Despite v0 (also Claude-powered) successfully reconstructing structure, Figma AI did not. This suggests that orchestration, tool constraints, and product design shape outcomes more than the underlying model alone.

Prompt portability has limitations.

Was this a successful experiment?

No. I was unable to generate a web-ready or Figma-ready screen (individual layers and frames) comparable to what UX Pilot and v0 produced. The outputs did not reconstruct structure or hierarchy in a meaningful way.

The experiment did not meet its intended outcome.

What surprised me?

The degree of hallucination.

Rather than approximating the provided screen, the agent generated an entirely new interpretation. The divergence was not subtle — it was structural.

What did I not expect?

The persistence of the hallucination.

Even after refining the prompt and explicitly instructing it to use the provided content and hierarchy, the output remained misaligned and repeated earlier interpretations.
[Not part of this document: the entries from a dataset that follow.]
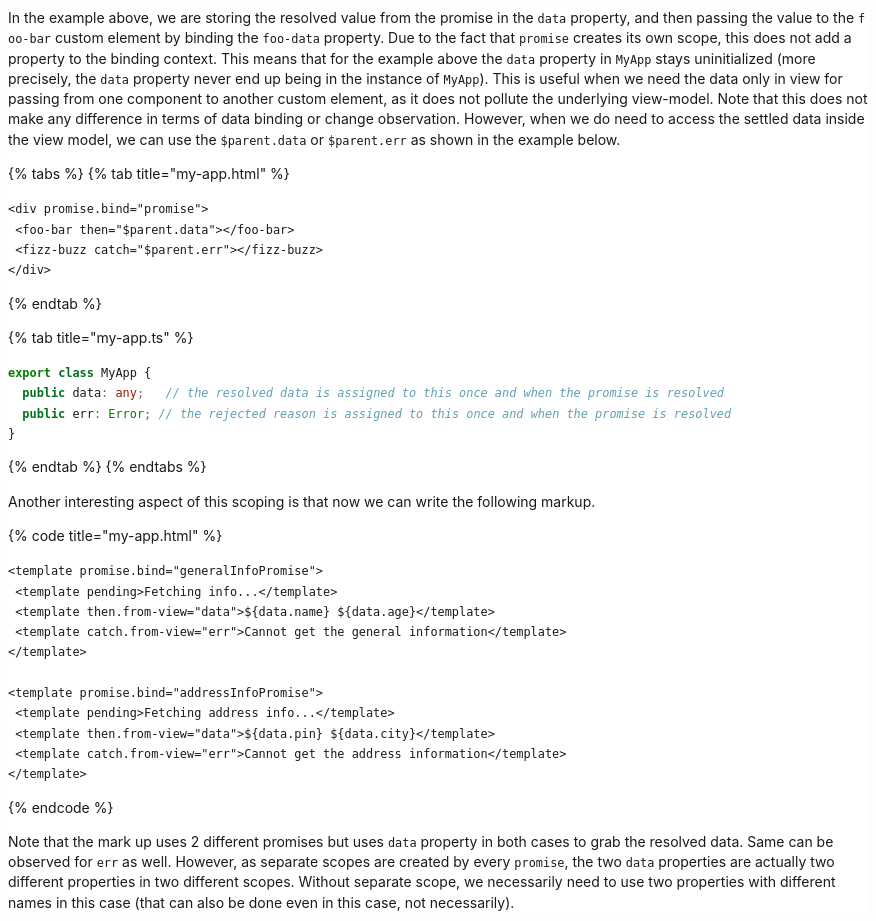 In the example above, we are storing the resolved value from the promise in the `data` property, and then passing the value to the `foo-bar` custom element by binding the `foo-data` property.
Due to the fact that `promise` creates its own scope, this does not add a property to the binding context.
This means that for the example above the `data` property in `MyApp` stays uninitialized (more precisely, the `data` property never end up being in the instance of `MyApp`).
This is useful when we need the data only in view for passing from one component to another custom element, as it does not pollute the underlying view-model.
Note that this does not make any difference in terms of data binding or change observation.
However, when we do need to access the settled data inside the view model, we can use the `$parent.data` or `$parent.err` as shown in the example below.


{% tabs %}
{% tab title="my-app.html" %}
```markup
<div promise.bind="promise">
 <foo-bar then="$parent.data"></foo-bar>
 <fizz-buzz catch="$parent.err"></fizz-buzz>
</div>
```
{% endtab %}

{% tab title="my-app.ts" %}
```typescript
export class MyApp {
  public data: any;   // the resolved data is assigned to this once and when the promise is resolved
  public err: Error; // the rejected reason is assigned to this once and when the promise is resolved
}
```
{% endtab %}
{% endtabs %}

Another interesting aspect of this scoping is that now we can write the following markup.

{% code title="my-app.html" %}
```markup
<template promise.bind="generalInfoPromise">
 <template pending>Fetching info...</template>
 <template then.from-view="data">${data.name} ${data.age}</template>
 <template catch.from-view="err">Cannot get the general information</template>
</template>

<template promise.bind="addressInfoPromise">
 <template pending>Fetching address info...</template>
 <template then.from-view="data">${data.pin} ${data.city}</template>
 <template catch.from-view="err">Cannot get the address information</template>
</template>
```
{% endcode %}

Note that the mark up uses 2 different promises but uses `data` property in both cases to grab the resolved data.
Same can be observed for `err` as well.
However, as separate scopes are created by every `promise`, the two `data` properties are actually two different properties in two different scopes.
Without separate scope, we necessarily need to use two properties with different names in this case (that can also be done even in this case, not necessarily).
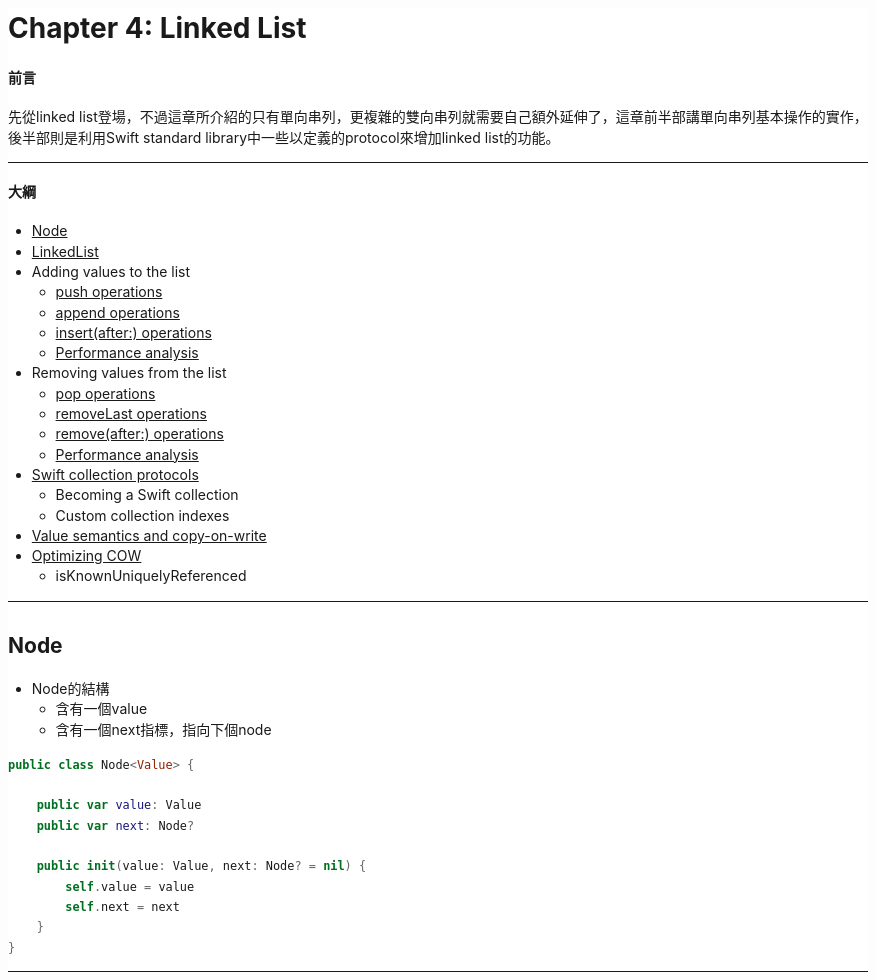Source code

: # Chapter 4: Linked List

#### 前言

先從linked list登場，不過這章所介紹的只有單向串列，更複雜的雙向串列就需要自己額外延伸了，這章前半部講單向串列基本操作的實作，後半部則是利用Swift standard library中一些以定義的protocol來增加linked list的功能。

------

#### 大綱

- [Node](#1)
- [LinkedList](#2)
- Adding values to the list
  - [push operations](#3)
  - [append operations](#4)
  - [insert(after:) operations](#5)
  - [Performance analysis](#6)
- Removing values from the list
  - [pop operations](#7)
  - [removeLast operations](#8)
  - [remove(after:) operations](#9)
  - [Performance analysis](#10)
- [Swift collection protocols](#11)
  - Becoming a Swift collection
  - Custom collection indexes
- [Value semantics and copy-on-write](#12)
- [Optimizing COW](#13)
  - isKnownUniquelyReferenced

------

<h2 id="1">Node</h2>

- Node的結構
  - 含有一個value
  - 含有一個next指標，指向下個node

```swift
public class Node<Value> {

    public var value: Value
    public var next: Node?

    public init(value: Value, next: Node? = nil) {
        self.value = value
        self.next = next
    }
}
```

------
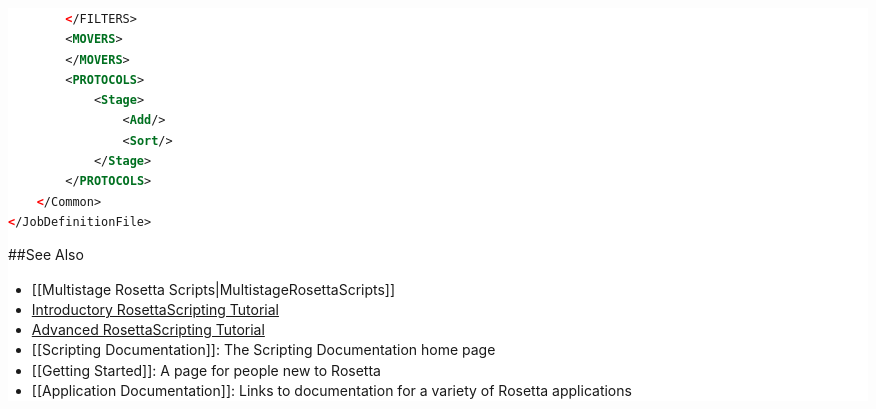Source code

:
 ```xml
        </FILTERS>
        <MOVERS>
        </MOVERS>
        <PROTOCOLS>
            <Stage>
                <Add/>
                <Sort/>
            </Stage>
        </PROTOCOLS>
    </Common>
</JobDefinitionFile>
```

##See Also

* [[Multistage Rosetta Scripts|MultistageRosettaScripts]]
* [Introductory RosettaScripting Tutorial](https://www.rosettacommons.org/demos/latest/tutorials/scripting_with_rosettascripts/scripting_with_rosettascripts)
* [Advanced RosettaScripting Tutorial](https://www.rosettacommons.org/demos/latest/tutorials/advanced_scripting_with_rosettascripts/advanced_scripting_with_rosettascripts)
* [[Scripting Documentation]]: The Scripting Documentation home page
* [[Getting Started]]: A page for people new to Rosetta
* [[Application Documentation]]: Links to documentation for a variety of Rosetta applications

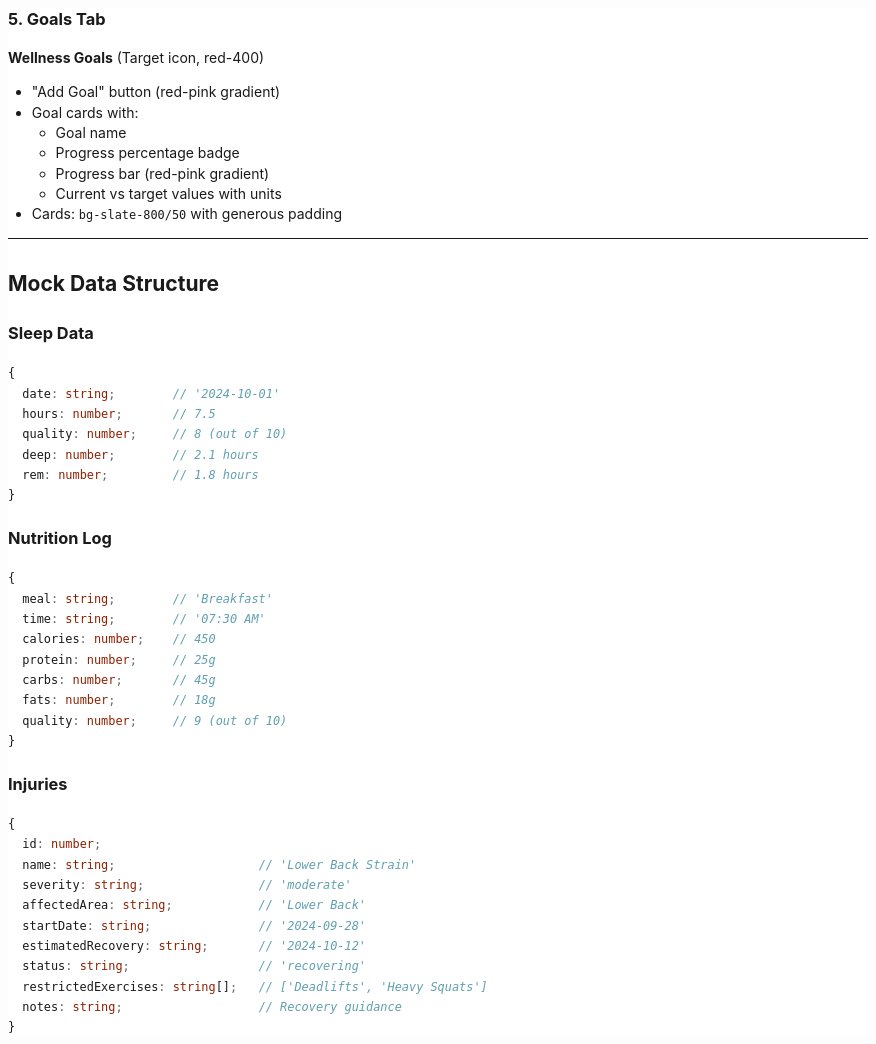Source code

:### 5. Goals Tab

**Wellness Goals** (Target icon, red-400)
- "Add Goal" button (red-pink gradient)
- Goal cards with:
  - Goal name
  - Progress percentage badge
  - Progress bar (red-pink gradient)
  - Current vs target values with units
- Cards: `bg-slate-800/50` with generous padding

---

## Mock Data Structure

### Sleep Data
```typescript
{
  date: string;        // '2024-10-01'
  hours: number;       // 7.5
  quality: number;     // 8 (out of 10)
  deep: number;        // 2.1 hours
  rem: number;         // 1.8 hours
}
```

### Nutrition Log
```typescript
{
  meal: string;        // 'Breakfast'
  time: string;        // '07:30 AM'
  calories: number;    // 450
  protein: number;     // 25g
  carbs: number;       // 45g
  fats: number;        // 18g
  quality: number;     // 9 (out of 10)
}
```

### Injuries
```typescript
{
  id: number;
  name: string;                    // 'Lower Back Strain'
  severity: string;                // 'moderate'
  affectedArea: string;            // 'Lower Back'
  startDate: string;               // '2024-09-28'
  estimatedRecovery: string;       // '2024-10-12'
  status: string;                  // 'recovering'
  restrictedExercises: string[];   // ['Deadlifts', 'Heavy Squats']
  notes: string;                   // Recovery guidance
}
```
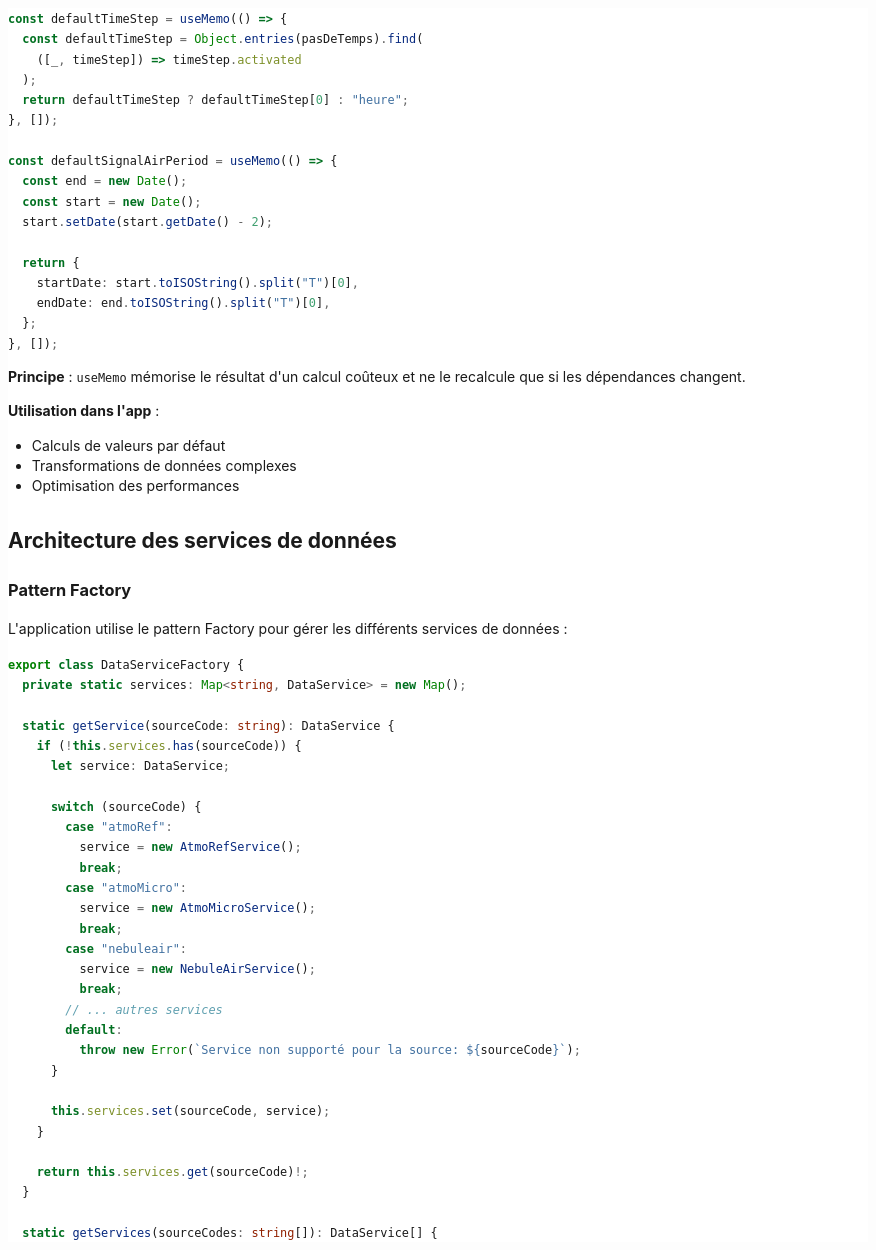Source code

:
 ```typescript
const defaultTimeStep = useMemo(() => {
  const defaultTimeStep = Object.entries(pasDeTemps).find(
    ([_, timeStep]) => timeStep.activated
  );
  return defaultTimeStep ? defaultTimeStep[0] : "heure";
}, []);

const defaultSignalAirPeriod = useMemo(() => {
  const end = new Date();
  const start = new Date();
  start.setDate(start.getDate() - 2);

  return {
    startDate: start.toISOString().split("T")[0],
    endDate: end.toISOString().split("T")[0],
  };
}, []);
```

**Principe** : `useMemo` mémorise le résultat d'un calcul coûteux et ne le recalcule que si les dépendances changent.

**Utilisation dans l'app** :

- Calculs de valeurs par défaut
- Transformations de données complexes
- Optimisation des performances

## Architecture des services de données

### Pattern Factory

L'application utilise le pattern Factory pour gérer les différents services de données :

```typescript
export class DataServiceFactory {
  private static services: Map<string, DataService> = new Map();

  static getService(sourceCode: string): DataService {
    if (!this.services.has(sourceCode)) {
      let service: DataService;

      switch (sourceCode) {
        case "atmoRef":
          service = new AtmoRefService();
          break;
        case "atmoMicro":
          service = new AtmoMicroService();
          break;
        case "nebuleair":
          service = new NebuleAirService();
          break;
        // ... autres services
        default:
          throw new Error(`Service non supporté pour la source: ${sourceCode}`);
      }

      this.services.set(sourceCode, service);
    }

    return this.services.get(sourceCode)!;
  }

  static getServices(sourceCodes: string[]): DataService[] {
```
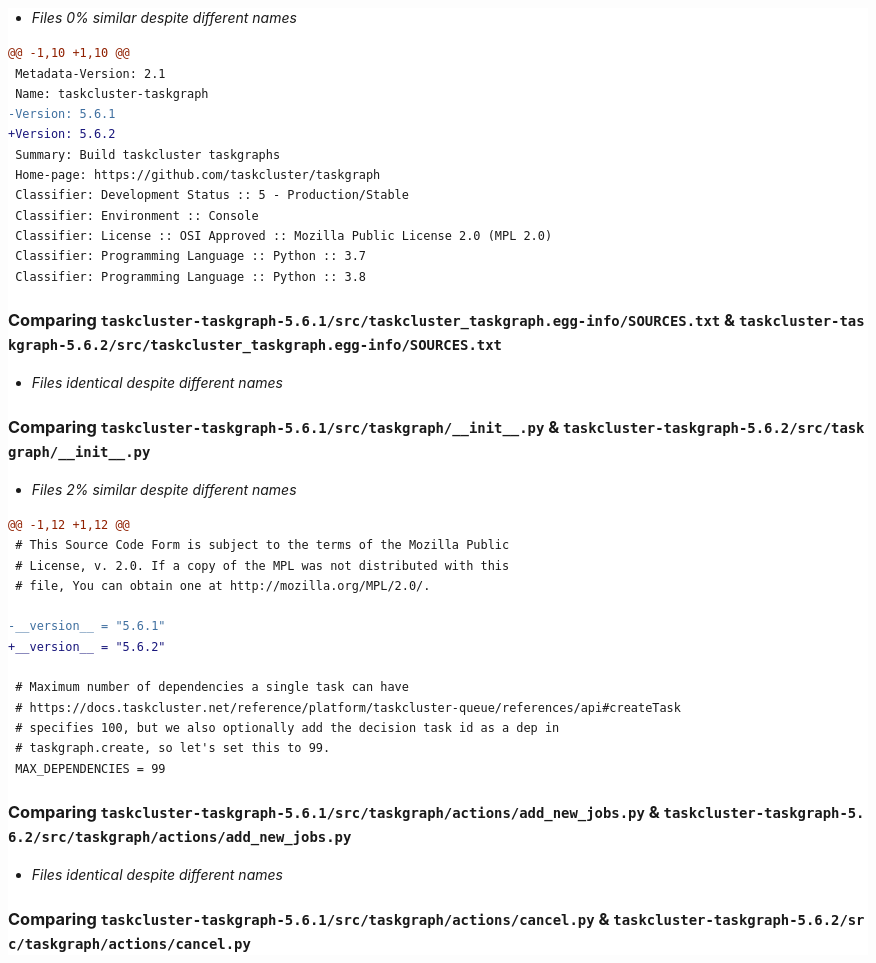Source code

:  * *Files 0% similar despite different names*

```diff
@@ -1,10 +1,10 @@
 Metadata-Version: 2.1
 Name: taskcluster-taskgraph
-Version: 5.6.1
+Version: 5.6.2
 Summary: Build taskcluster taskgraphs
 Home-page: https://github.com/taskcluster/taskgraph
 Classifier: Development Status :: 5 - Production/Stable
 Classifier: Environment :: Console
 Classifier: License :: OSI Approved :: Mozilla Public License 2.0 (MPL 2.0)
 Classifier: Programming Language :: Python :: 3.7
 Classifier: Programming Language :: Python :: 3.8
```

### Comparing `taskcluster-taskgraph-5.6.1/src/taskcluster_taskgraph.egg-info/SOURCES.txt` & `taskcluster-taskgraph-5.6.2/src/taskcluster_taskgraph.egg-info/SOURCES.txt`

 * *Files identical despite different names*

### Comparing `taskcluster-taskgraph-5.6.1/src/taskgraph/__init__.py` & `taskcluster-taskgraph-5.6.2/src/taskgraph/__init__.py`

 * *Files 2% similar despite different names*

```diff
@@ -1,12 +1,12 @@
 # This Source Code Form is subject to the terms of the Mozilla Public
 # License, v. 2.0. If a copy of the MPL was not distributed with this
 # file, You can obtain one at http://mozilla.org/MPL/2.0/.
 
-__version__ = "5.6.1"
+__version__ = "5.6.2"
 
 # Maximum number of dependencies a single task can have
 # https://docs.taskcluster.net/reference/platform/taskcluster-queue/references/api#createTask
 # specifies 100, but we also optionally add the decision task id as a dep in
 # taskgraph.create, so let's set this to 99.
 MAX_DEPENDENCIES = 99
```

### Comparing `taskcluster-taskgraph-5.6.1/src/taskgraph/actions/add_new_jobs.py` & `taskcluster-taskgraph-5.6.2/src/taskgraph/actions/add_new_jobs.py`

 * *Files identical despite different names*

### Comparing `taskcluster-taskgraph-5.6.1/src/taskgraph/actions/cancel.py` & `taskcluster-taskgraph-5.6.2/src/taskgraph/actions/cancel.py`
What would I have done differently?

Given that I began with a screenshot — as I had successfully done in other experiments — I would not change the initial approach.

However, if Figma were the required tool, I would adjust the workflow. I would first prompt it to create a properly layered Figma file using the content and hierarchy from the screen capture. If that produced a structurally sound result, I would then prompt it to generate a web-ready version.

In this case, the limitation appears to be architectural rather than instructional.